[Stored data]

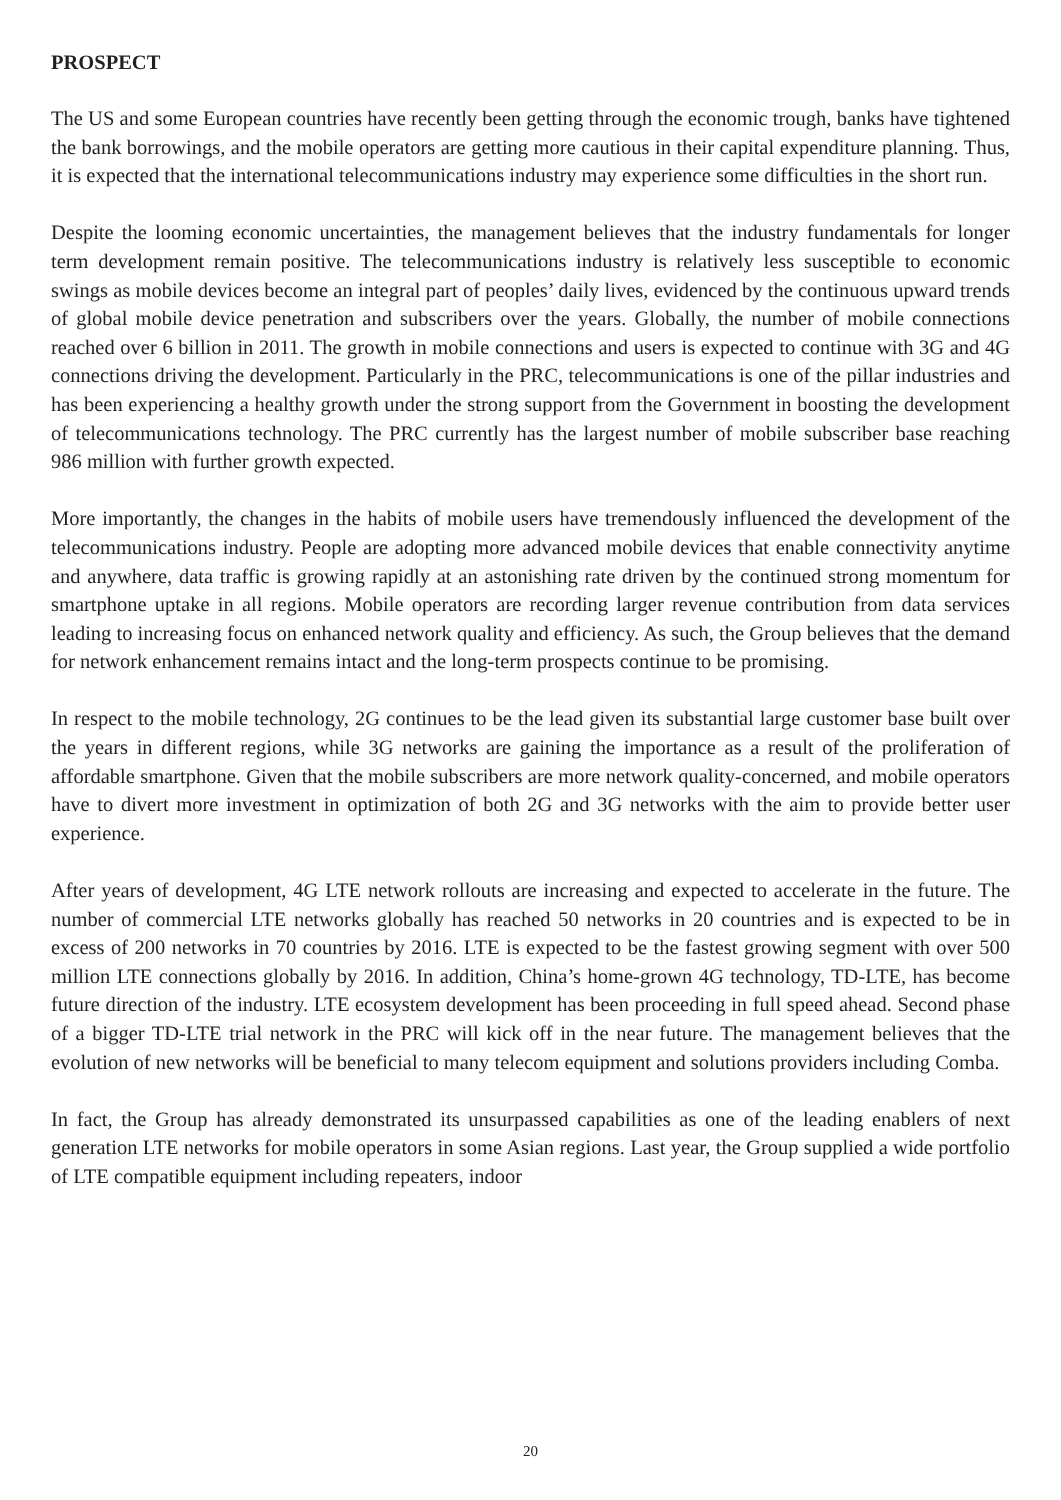PROSPECT
The US and some European countries have recently been getting through the economic trough, banks have tightened the bank borrowings, and the mobile operators are getting more cautious in their capital expenditure planning. Thus, it is expected that the international telecommunications industry may experience some difficulties in the short run.
Despite the looming economic uncertainties, the management believes that the industry fundamentals for longer term development remain positive. The telecommunications industry is relatively less susceptible to economic swings as mobile devices become an integral part of peoples’ daily lives, evidenced by the continuous upward trends of global mobile device penetration and subscribers over the years. Globally, the number of mobile connections reached over 6 billion in 2011. The growth in mobile connections and users is expected to continue with 3G and 4G connections driving the development. Particularly in the PRC, telecommunications is one of the pillar industries and has been experiencing a healthy growth under the strong support from the Government in boosting the development of telecommunications technology. The PRC currently has the largest number of mobile subscriber base reaching 986 million with further growth expected.
More importantly, the changes in the habits of mobile users have tremendously influenced the development of the telecommunications industry. People are adopting more advanced mobile devices that enable connectivity anytime and anywhere, data traffic is growing rapidly at an astonishing rate driven by the continued strong momentum for smartphone uptake in all regions. Mobile operators are recording larger revenue contribution from data services leading to increasing focus on enhanced network quality and efficiency. As such, the Group believes that the demand for network enhancement remains intact and the long-term prospects continue to be promising.
In respect to the mobile technology, 2G continues to be the lead given its substantial large customer base built over the years in different regions, while 3G networks are gaining the importance as a result of the proliferation of affordable smartphone. Given that the mobile subscribers are more network quality-concerned, and mobile operators have to divert more investment in optimization of both 2G and 3G networks with the aim to provide better user experience.
After years of development, 4G LTE network rollouts are increasing and expected to accelerate in the future. The number of commercial LTE networks globally has reached 50 networks in 20 countries and is expected to be in excess of 200 networks in 70 countries by 2016. LTE is expected to be the fastest growing segment with over 500 million LTE connections globally by 2016. In addition, China’s home-grown 4G technology, TD-LTE, has become future direction of the industry. LTE ecosystem development has been proceeding in full speed ahead. Second phase of a bigger TD-LTE trial network in the PRC will kick off in the near future. The management believes that the evolution of new networks will be beneficial to many telecom equipment and solutions providers including Comba.
In fact, the Group has already demonstrated its unsurpassed capabilities as one of the leading enablers of next generation LTE networks for mobile operators in some Asian regions. Last year, the Group supplied a wide portfolio of LTE compatible equipment including repeaters, indoor
20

**ASSIGNED TASK**:
Find every line above that contains the word "users", and return each one.

**TASK ANSWER**:
Despite the looming economic uncertainties, the management believes that the industry fundamentals for longer term development remain positive. The telecommunications industry is relatively less susceptible to economic swings as mobile devices become an integral part of peoples’ daily lives, evidenced by the continuous upward trends of global mobile device penetration and subscribers over the years. Globally, the number of mobile connections reached over 6 billion in 2011. The growth in mobile connections and users is expected to continue with 3G and 4G connections driving the development. Particularly in the PRC, telecommunications is one of the pillar industries and has been experiencing a healthy growth under the strong support from the Government in boosting the development of telecommunications technology. The PRC currently has the largest number of mobile subscriber base reaching 986 million with further growth expected.
More importantly, the changes in the habits of mobile users have tremendously influenced the development of the telecommunications industry. People are adopting more advanced mobile devices that enable connectivity anytime and anywhere, data traffic is growing rapidly at an astonishing rate driven by the continued strong momentum for smartphone uptake in all regions. Mobile operators are recording larger revenue contribution from data services leading to increasing focus on enhanced network quality and efficiency. As such, the Group believes that the demand for network enhancement remains intact and the long-term prospects continue to be promising.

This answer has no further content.